Certain speech, for example, cannot be banned by the States except for reasons like inciting a riot as you've described earlier. For reasons relating to directly endagering others.
But I feel that it cannot be banned by the federal government for any reason, even directly endangering others, because teh federal authority on these matters has been removed by the BoR.
So regarding a state trying to implement an assualt weapons ban, I believe you explained the reasons they cannot perfectly before.
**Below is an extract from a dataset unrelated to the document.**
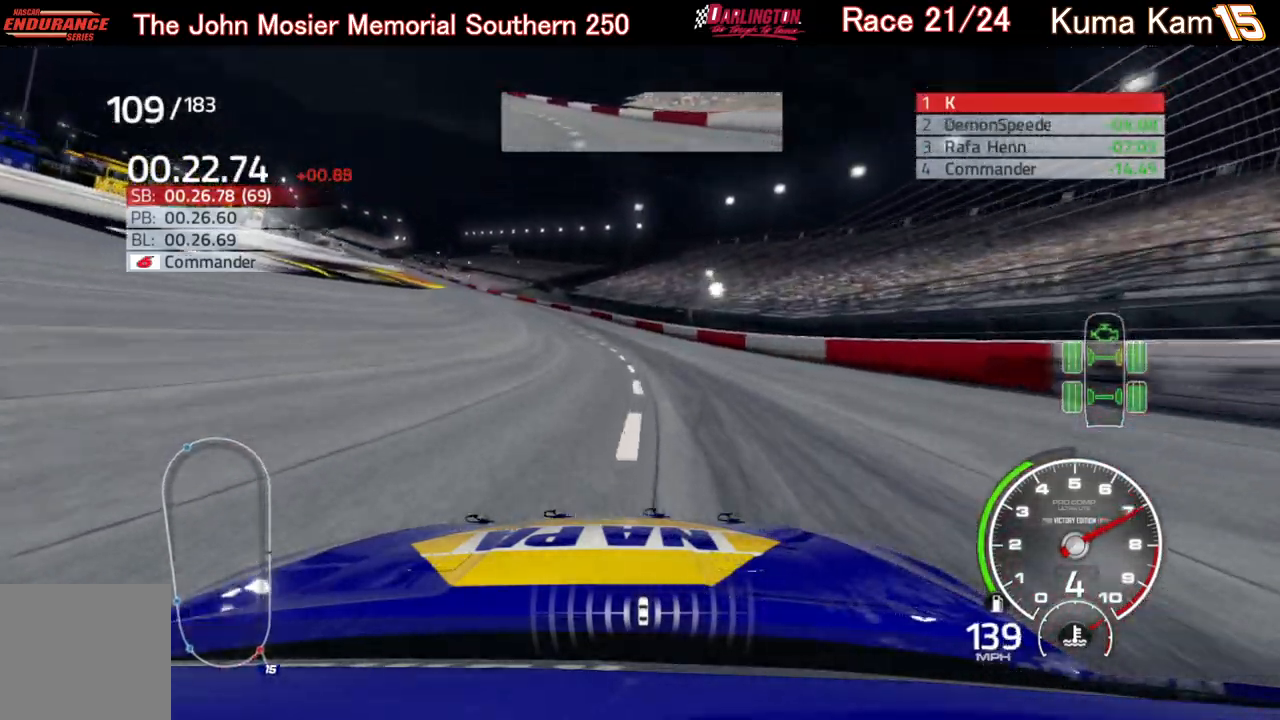
{"buttons": ["R2"], "left_stick": "center", "right_stick": "center", "events": [[233, "left_stick", "center"], [283, "left_stick", "left"], [467, "left_stick", "center"]]}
Simple possesion of a firearm of any sort cannot be construed as a clear and present danger. The states do not have the right to prevent simple possesion.Simple posession of an 'assault weapon' creates no such [clear and present danger to others -- an immediate threat to pubic safety] -- and so, the argument you present, above, falls to support the constitutionality of banning them.
They can, in essence, eliminate people deemed to be a "clear and present danger to others -- an immediate threat to pubic safety" from eligibility for firearms.
Thus the State's rights remain solely in the realm of preventing such clear and present dangers from being eligible for militia duty.
The federal government does not even retain these rights.
I believe that the States and local governments are the only entities that have the ability to make laws abridging these rights, and ONLY for reasons related to immediate threats to public safety. The federal governemtn reliquished this ability to the states with the BoR, but that doesn't mean the states have the right to arbitrarily infringe on the rights outlined by the BoR.